Нечего говорить, что редакция наша, как культурный центр, с восторгом встретила эту весть и протрубила о ней на газетных столбцах. Шкловский расклеил по городу саженные афиши, засел в кассу и в один день распродал все билеты на тысячу с лишним целковых. Не передать вам словами о столпотворении, начавшемся в городе. Разговоры только, конечно, о Шаляпине. Ко мне, как к знатоку музыки, пристают с расспросами, — что, мол, и как поет Шаляпин — зычнее ли губернского соборного дьякона, отца Варнавы, али нет? Некоторые жители, знающие светское обращение, предлагали попробовать раздобыть архиерейскую карету для встречи знаменитости. Да и я, сознаюсь откровенно, дня за три до концерта, часами заводил граммофон, стараясь в точности раскусить пение Шаляпина.
Концерт был назначен в восемь часов вечера, но уже с семи театр был битком набит. В первых рядах господин исправник с супругою на казенных местах, городской голова, именитое купечество. Дальше народ попроще, в ложах купеческие семьи, иные с грудными младенцами и прислугой; на галерке, известное дело, пролетариат.
Скажу по совести — в день концерта волновался я немало. Мне, как представителю печати, хотелось лично побеседовать с великим певцом и о нашей беседе напечатать в газете. Шкловский любезно обещал устроить это свидание перед концертом, но заявил мне, что это дело нелегкое, что Федор Иванович не любит бесед с посторонними, и тут же перехватил у меня двадцать пять рублей для подкупа антуража знаменитости. В половине восьмого задним ходом пробрался я в театр к Шкловскому. «Ну что?» — спрашиваю. Он отвечает: «Изъявил согласие, но только обождите немного, сейчас евонная камер-юнгфрау массирует его глотку перед выходом». — «Вот что! — говорю. — Ладно!»
Ровно в восемь часов Шкловский на цыпочках подошел к двери уборной, почтительно постучал, просунул голову в дверь и затем поманил меня пальцем. Сердце забилось, пальцы похолодели, сжалось горло, но, пересилив себя, я вошел в уборную. «Блоха, ха-ха-ха!» — раздался громоподобный голос, и я узрел Федора Ивановича (будь ему неладно!), развалившегося в кресле. Я растерянно пролепетал: «Я, конечно, понимаю, Федор Иванович, что насчет блохи это вы из вашего гениального репертуара, но если бы это вы и про меня сказали, то что ж, в сравнении с вами я и есть блоха, насекомое». Мошеннику моя кротость, видимо, понравилась.
«Садитесь, — пробасил он. — Я революционер, и для меня все люди едины. Мне наплевать, что с королями, что с горчишниками разговаривать».

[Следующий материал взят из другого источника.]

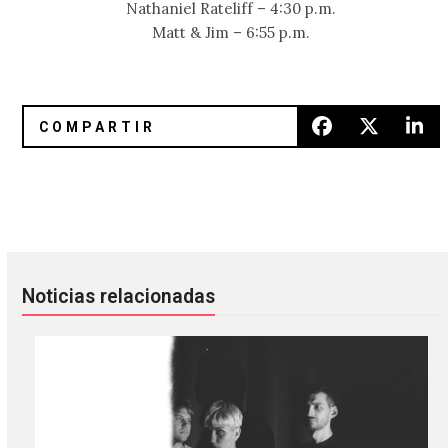
Nathaniel Rateliff – 4:30 p.m.
Matt & Jim – 6:55 p.m.
Muse nos dio momentos hermosos en sus inicios
The Black Angels e Indian Jewel
Noticias relacionadas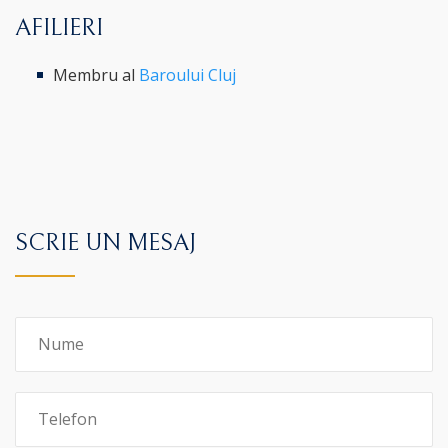
AFILIERI
Membru al
Baroului Cluj
SCRIE UN MESAJ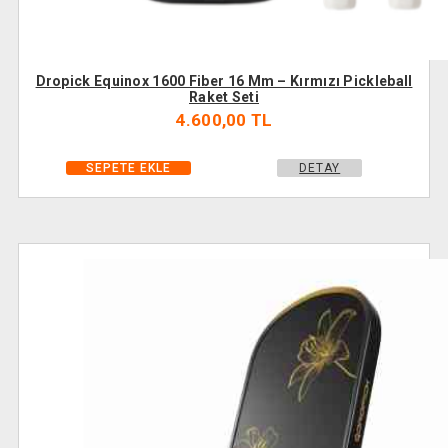
Dropick Equinox 1600 Fiber 16 Mm – Kırmızı Pickleball
Raket Seti
4.600,00 TL
DETAY
SEPETE EKLE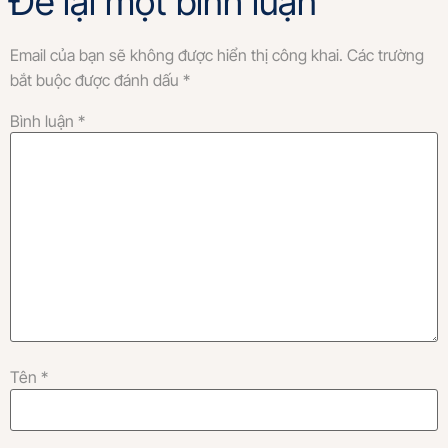
Để lại một bình luận
Email của bạn sẽ không được hiển thị công khai.
Các trường
bắt buộc được đánh dấu
*
Bình luận
*
Tên
*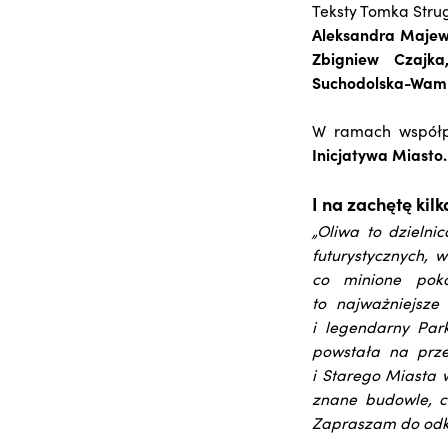
Teksty Tomka Strug
Aleksandra Majews
Zbigniew Czajka
Suchodolska-Wamk
W ramach współp
Inicjatywa Miasto.
I na zachętę kil
„Oliwa to dzielni
futurystycznych, 
co minione poko
to najważniejsze
i legendarny Par
powstała na prze
i Starego Miasta 
znane budowle, ci
Zapraszam do odkr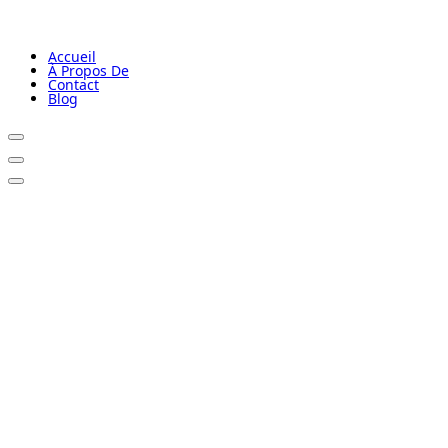
Accueil
À Propos De
Contact
Blog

— Я, Федор Иванович, корреспондент местной газеты. Хотелось бы дать статейку с вашим жизнеописанием. Может быть, снизойдете, поделитесь, так сказать, мемуарами-с.
А он:
— Что ж, извольте! В детстве учился грамоте на медные деньги, вырос и кули таскал на барже, лакал казенку, после пел в архиерейском хоре, да так, что свечи в паникадилах гасли, ну а там и пошло, и пошло… Сначала Мамонтов помог, затем отличался у Зимина, потом императорские театры, ну а теперь всё передо мной пляшет и гнется. Итальянский король меня обожает, да и народ ихний мне цену знает, между прочим, в свое время итальянцы думали меня сковырнуть, выступал я в ихнем театре; в день спектакля явился ко мне их главный хлопальщик, так и так говорит, гоните тыщу лир, а не то мои молодцы освищут вас по первое число. Пошел вон, такой-эдакий, говорю, да и спустил с лестницы, и что бы вы думали? Не освистали, шалишь, брат, успех агромадный стяжал, так-то!
— А каких композиторов, Федор Иванович, предпочитаете?
— Гм!.. всяких… разных, и русских, и немецких!
— Ну а все-таки, например?
— Да как вам сказать: Чайковского, Моцарта, Рубинштейна, Сальери, Циммермана, Вольф-Израиля.
— А ваше любимое музыкальное произведение, позвольте вас спросить.
— Крейцерова соната Толстого, — ответил, не мигнув, мошенник.
— Изволите шутить, Федор Иванович.
— Однако пора кончить нашу беседу, — заявил мнимый Шаляпин, — мне необходимо поупражняться. — И он заревел гамму.
Оглушенный, но счастливый, вышел я в коридор.
Прошло пятнадцать минут, полчаса, но концерт не начинался.